The important thing here is that the bolt showed no signs of porpoising.  Porpoising is when the bolt can be seen to be traveling nose up or nose down for a fraction of a second before the fins straighten it out.  Porpoising is a lot of wasted energy.

After the shot,  the line traced by the bolt going through the air should appear clean and minimal in your memory.  There shouldn’t be any fuss going on.
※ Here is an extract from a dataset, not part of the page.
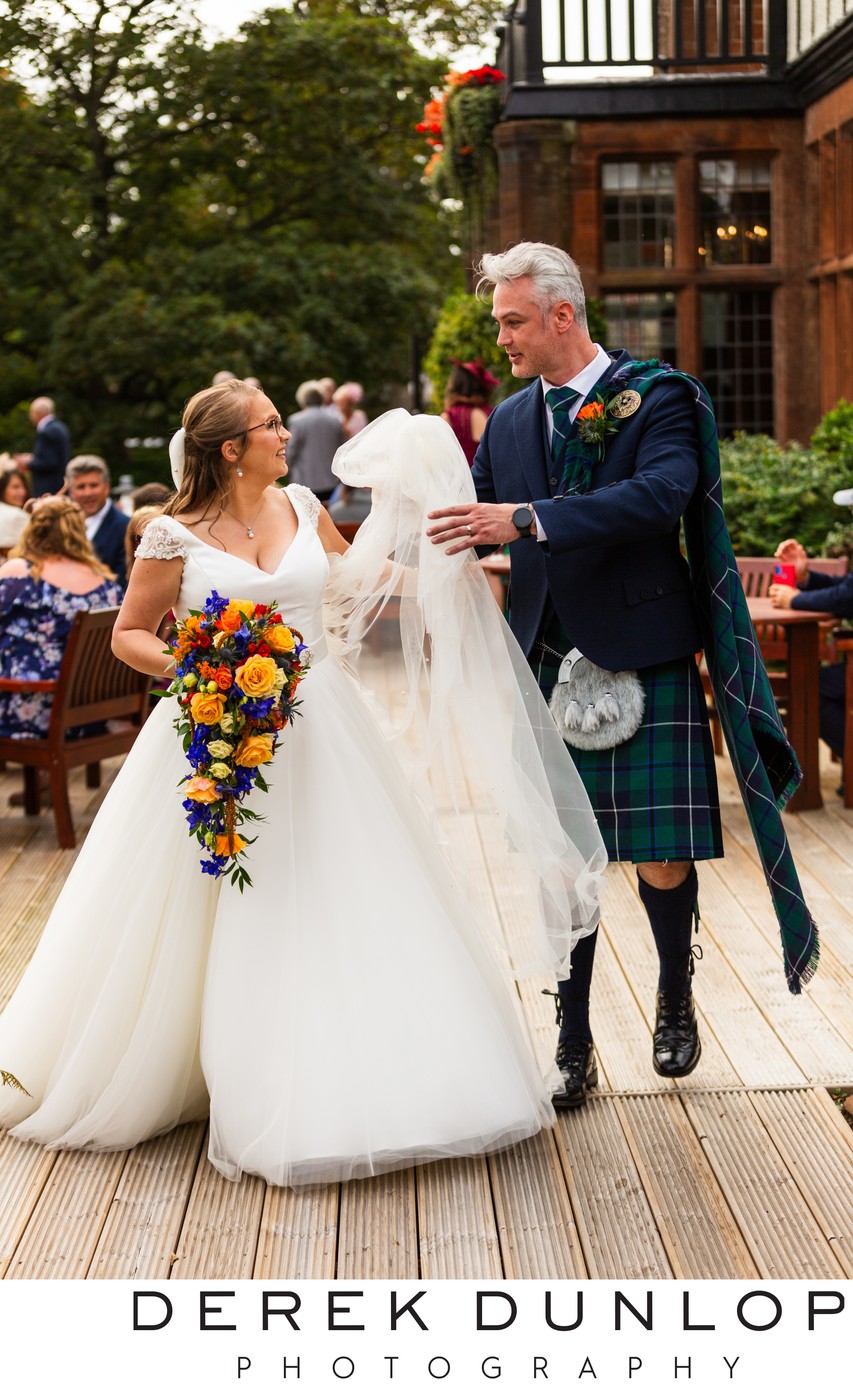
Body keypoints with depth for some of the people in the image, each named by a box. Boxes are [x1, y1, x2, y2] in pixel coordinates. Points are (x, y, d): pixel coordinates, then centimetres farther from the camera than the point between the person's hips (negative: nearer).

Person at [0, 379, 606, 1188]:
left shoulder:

2 Responses to “The straight arrow.”


  1. Randi Richert says:

    Looks and sounds to me like you’re on the right track. Now you should be able to focus on using the twist to balance the arms and cut down on yaw without inducing loft. One variable at a time is so much easier to work with. It’s nice when a theory or tinkerer’s hunch is backed up by tangible results. If I had any doubts about underslinging on my current scorpion project, your experiment has alleviated them. This is just one more little example of why I think a total re-evaluation of the “convetional wisdom” is long overdue. Much of the so-called wisdom is just a series of assumptions and opinions made by esteemed men of letters with dubious skills in the mechanical arts.


  2. Nick says:

    I am finding that catapult development keeps knocking a hole in the bucket where I store my preconceptions. The more I learn, the less I take for granted.